In 1980, a 25-year old graduate student at the University of Texas at Austin wrote a master’s thesis called “Human rights, a case study of Egypt.” In it, he argued that the aim of achieving and maintaining political stability justifies human rights violations by apprehensive governments— including crackdowns on unbridled journalists:
Since the press can play such an influential role in determining the perceptions of the masses, I am in favor of some degree of government censorship. Inflamatory [sic] articles can provoke mass opposition and possible violence.
Why should we care what a 25-year old grad student wrote over 30 years ago? Because that student grew up to be John Brennan—recently appointed director of the CIA. And because the theory he outlined in his master’s thesis seems to have shaped his attitude toward the exercise of power since then.
Four Months Make An Expert?
Brennan wrote the thesis, first made public by Charles C. Johnson, for an article in the Daily Caller (additional pages here), to earn a master’s degree in government with a concentration in Middle Eastern studies. The paper analyzed human rights in Egypt under the 1970s regime of Anwar Sadat — a regime Brennan experienced firsthand while studying at the American University in Cairo for four months (from September 1975 to January 1976).

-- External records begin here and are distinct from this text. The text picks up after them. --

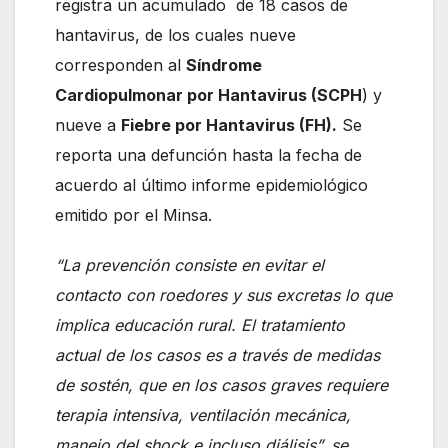
registra un acumulado de 18 casos de
hantavirus, de los cuales nueve
corresponden al
Síndrome
Cardiopulmonar por Hantavirus (SCPH
) y
nueve a
Fiebre por Hantavirus (FH).
Se
reporta una defunción hasta la fecha de
acuerdo al último informe epidemiológico
emitido por el Minsa.
“La prevención consiste en evitar el
contacto con roedores y sus excretas lo que
implica educación rural. El tratamiento
actual de los casos es a través de medidas
de sostén, que en los casos graves requiere
terapia intensiva, ventilación mecánica,
manejo del shock e incluso diálisis”, se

Under Sadat, Egypt saw riots over the price of bread, a growing gap between the rich and the poor, high unemployment, widespread malnutrition, and other turmoil.

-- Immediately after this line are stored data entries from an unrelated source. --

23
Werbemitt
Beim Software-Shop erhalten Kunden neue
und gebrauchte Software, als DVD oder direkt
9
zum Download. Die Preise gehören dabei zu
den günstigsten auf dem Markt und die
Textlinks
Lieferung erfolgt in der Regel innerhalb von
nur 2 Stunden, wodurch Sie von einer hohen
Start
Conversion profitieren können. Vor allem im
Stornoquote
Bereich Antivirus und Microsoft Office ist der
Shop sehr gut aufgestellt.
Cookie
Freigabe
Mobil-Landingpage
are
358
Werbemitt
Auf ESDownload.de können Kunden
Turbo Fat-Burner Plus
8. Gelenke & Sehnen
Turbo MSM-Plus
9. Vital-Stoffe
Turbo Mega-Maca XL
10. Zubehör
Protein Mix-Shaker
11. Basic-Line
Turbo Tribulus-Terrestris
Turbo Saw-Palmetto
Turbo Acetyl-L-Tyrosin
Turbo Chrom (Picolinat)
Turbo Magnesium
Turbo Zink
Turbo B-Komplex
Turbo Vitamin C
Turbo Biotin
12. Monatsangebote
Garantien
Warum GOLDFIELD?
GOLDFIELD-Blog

For the sake of stability, Brennan wrote, Sadat rightly introduced legislation to restrict assembly, strove to replace the judiciary in political trials with his own special prosecutor, and subjected the press to frequent, extensive censorship.
The powerful have long used emergencies or purported emergencies as excuses to seize power. In terms of Egypt’s dire conditions, Brennan wrote,
Sadat’s authoritarian approach to the democratic process has brought widespread criticism from his opponents. The motivation for this approach is obvious: in limiting personal liberties, Sadat has sought political order and stability in Egypt [...] Looking at the present policies of the Sadat administration, one gets the impression that democracy does not exist in Egypt. But if democracy is a process rather than a state, the democratic process may involve, at some point, the violation of personal liberties and procedural justice. Sadat’s undemocratic methods, therefore, may aim at the ultimate preservation of democracy rather than its demise.
We Had to Destroy Democracy to Save It
These Orwellian arguments should not be dismissed as the busywork of a college student hurrying to get a grade. The thesis is written in the same confident style —blunt sentences, few hedges — that he speaks with today. Back then, the graduate student clearly saw himself as a potential “decider,” like Sadat, tasked with picking whose human rights get violated in the purported best interest of “the State.”
A long career has made Brennan that decider.
There is some question as to when his career at the CIA really started. He tells a story that seems a little improbable: while riding a bus to Fordham University, where he earned a bachelor’s in political science between 1973 and 1977, he read “an ad in The New York Times and it said the CIA was looking for a few good people.” Overseas travel had aroused his wanderlust, he said, so he talked to a CIA recruiter.
A classmate of his from fourth grade to his undergraduate years recalls that Brennan spent the summer after freshman year with a cousin who worked for the Agency of International Development in Indonesia and that he visited Bahrain on the way home. Brennan was working at the US embassy in Indonesia and researching the politics of oil. “I wondered if he had even been recruited that early,” the classmate said. If true, Brennan would have written the thesis while a CIA recruit. It has also been speculated that the American University in Cairo is a site of CIA recruitment and training.